[Opening Information provided section]

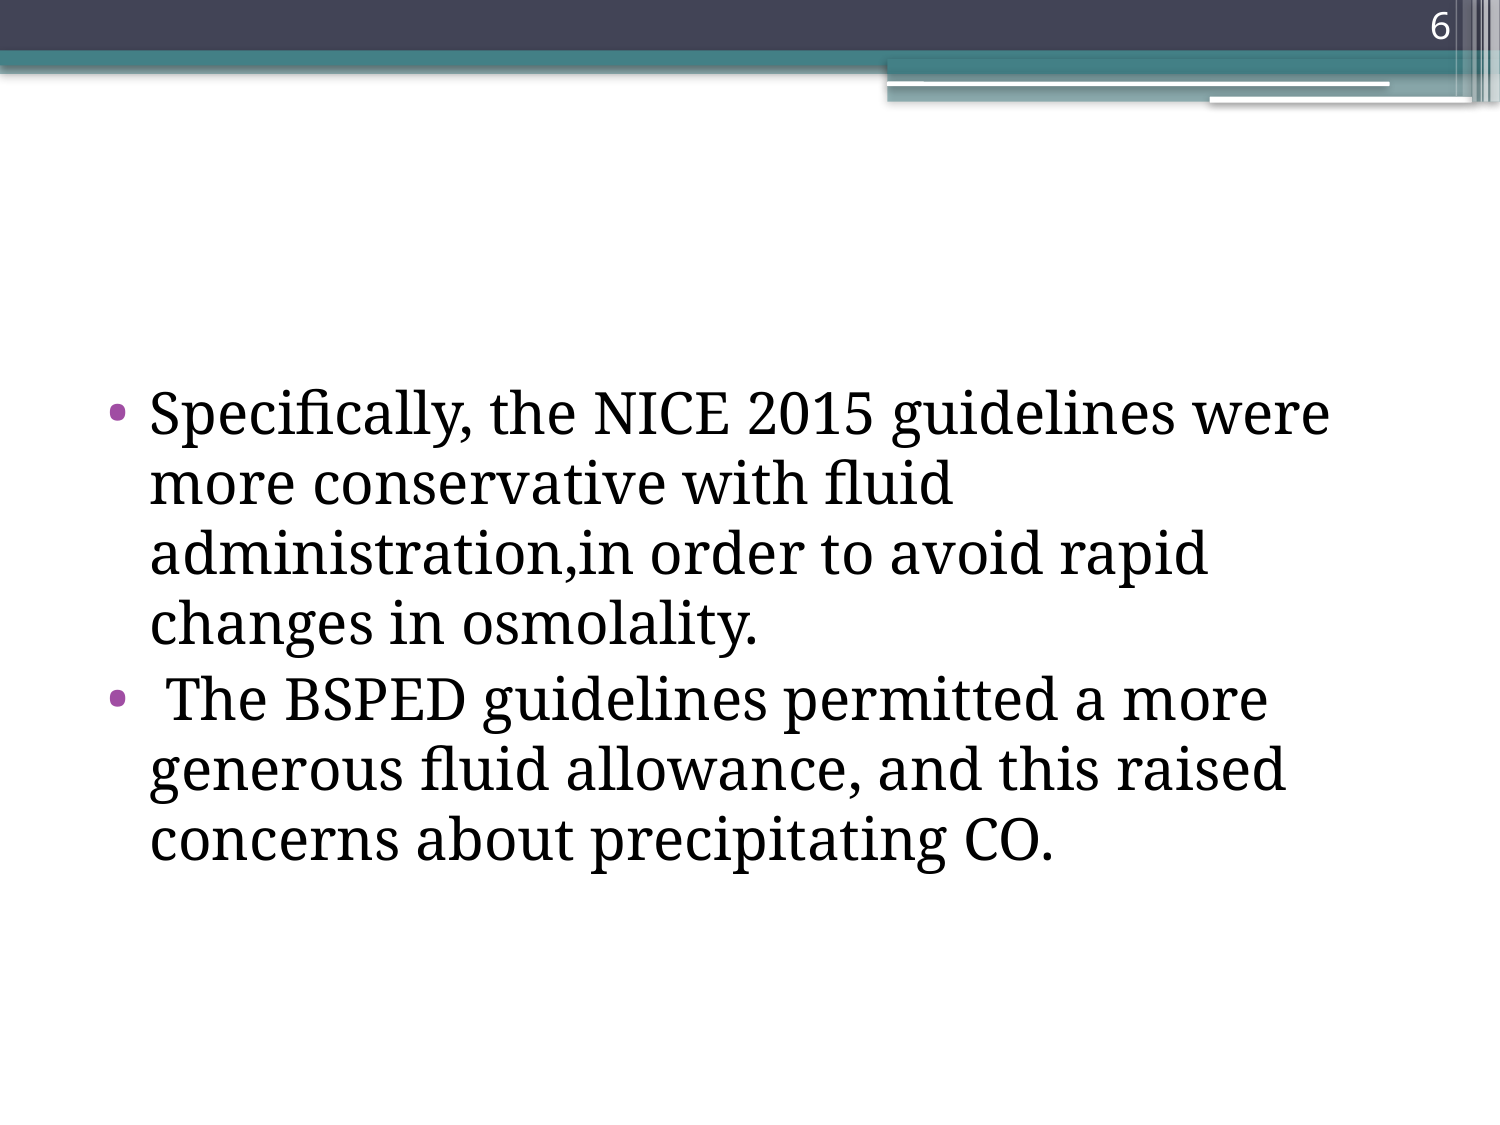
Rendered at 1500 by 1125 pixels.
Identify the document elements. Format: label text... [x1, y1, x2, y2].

slide_number 6 [1341, 0, 1466, 61]
list Specifically, the NICE 2015 guidelines were more conservative with fluid administration,in order to avoid rapid changes in osmolality. The BSPED guidelines permitted a more generous fluid allowance, and this raised concerns about precipitating CO. [75, 368, 1425, 1079]
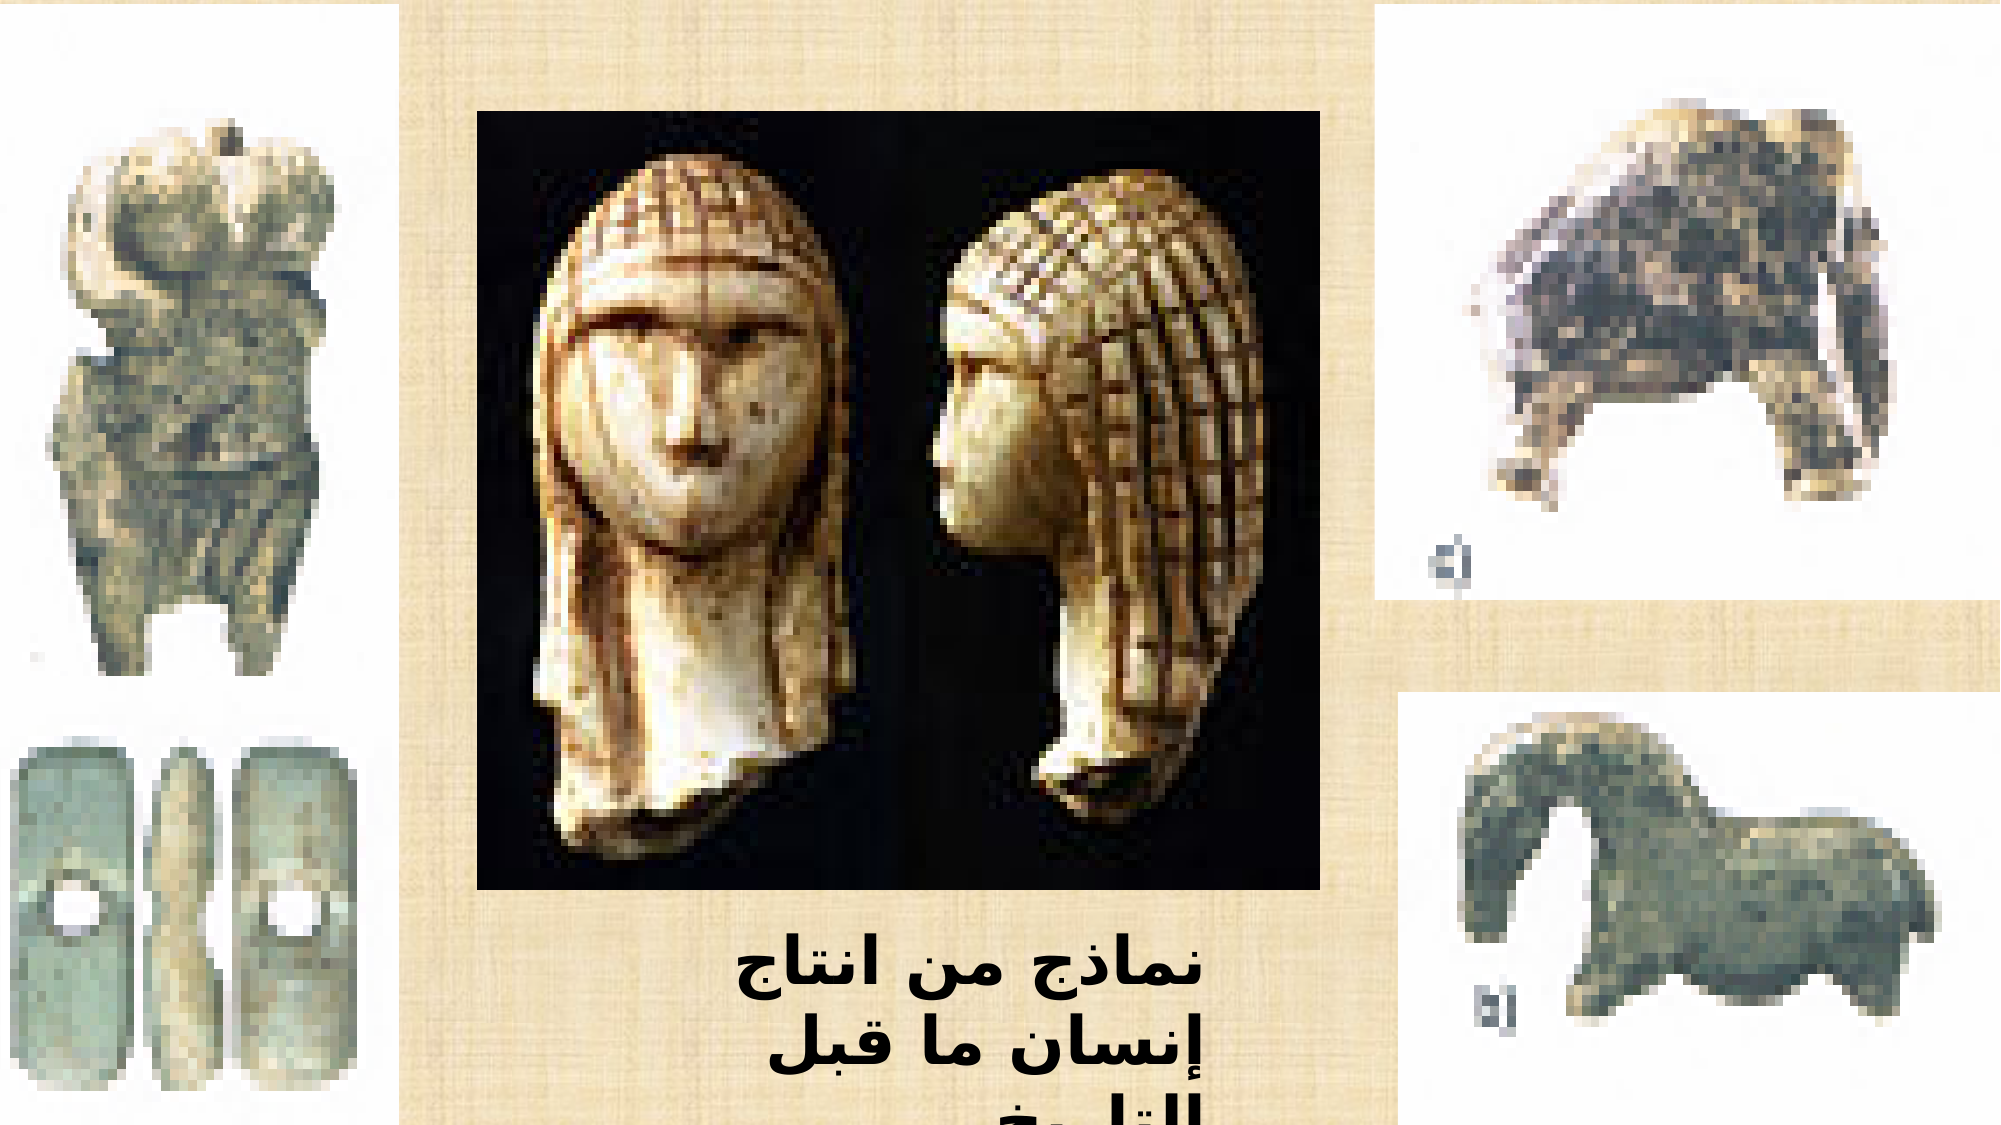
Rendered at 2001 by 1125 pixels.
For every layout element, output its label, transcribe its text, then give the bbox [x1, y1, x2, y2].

picture [0, 676, 399, 1125]
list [1397, 692, 2000, 1125]
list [0, 4, 399, 676]
text_box نماذج من انتاج إنسان ما قبل التاريخ [530, 910, 1222, 1125]
picture [477, 111, 1320, 890]
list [1374, 4, 2000, 600]
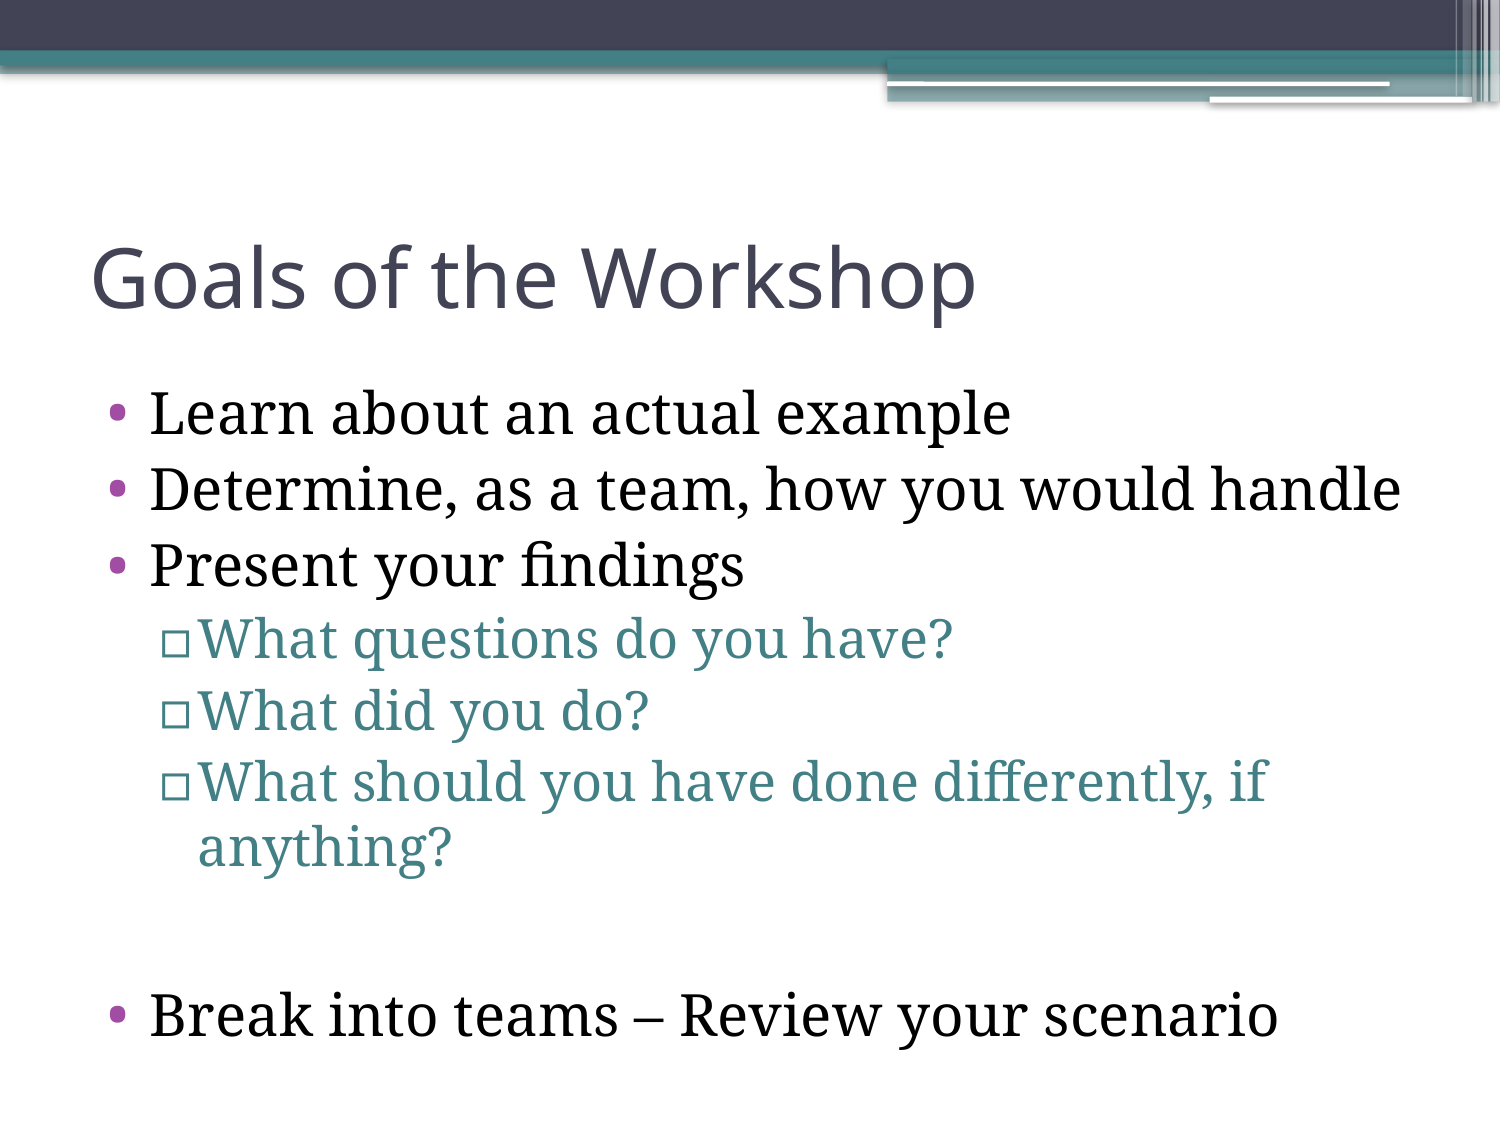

[Closing Information provided section]

Output every entry exactly as given; pictures are not part of the copy.

# Written reply:
Rendered at 1500 by 1125 pixels.
Identify the document elements. Format: label text... [x1, y1, x2, y2].

slide_number 6 [1341, 0, 1466, 61]
list Specifically, the NICE 2015 guidelines were more conservative with fluid administration,in order to avoid rapid changes in osmolality. The BSPED guidelines permitted a more generous fluid allowance, and this raised concerns about precipitating CO. [75, 368, 1425, 1079]
Rendered at 2001 by 1125 pixels.
For every layout element, output its label, transcribe its text, then give the bbox [x1, y1, x2, y2].

picture [0, 676, 399, 1125]
list [1397, 692, 2000, 1125]
list [0, 4, 399, 676]
text_box نماذج من انتاج إنسان ما قبل التاريخ [530, 910, 1222, 1125]
picture [477, 111, 1320, 890]
list [1374, 4, 2000, 600]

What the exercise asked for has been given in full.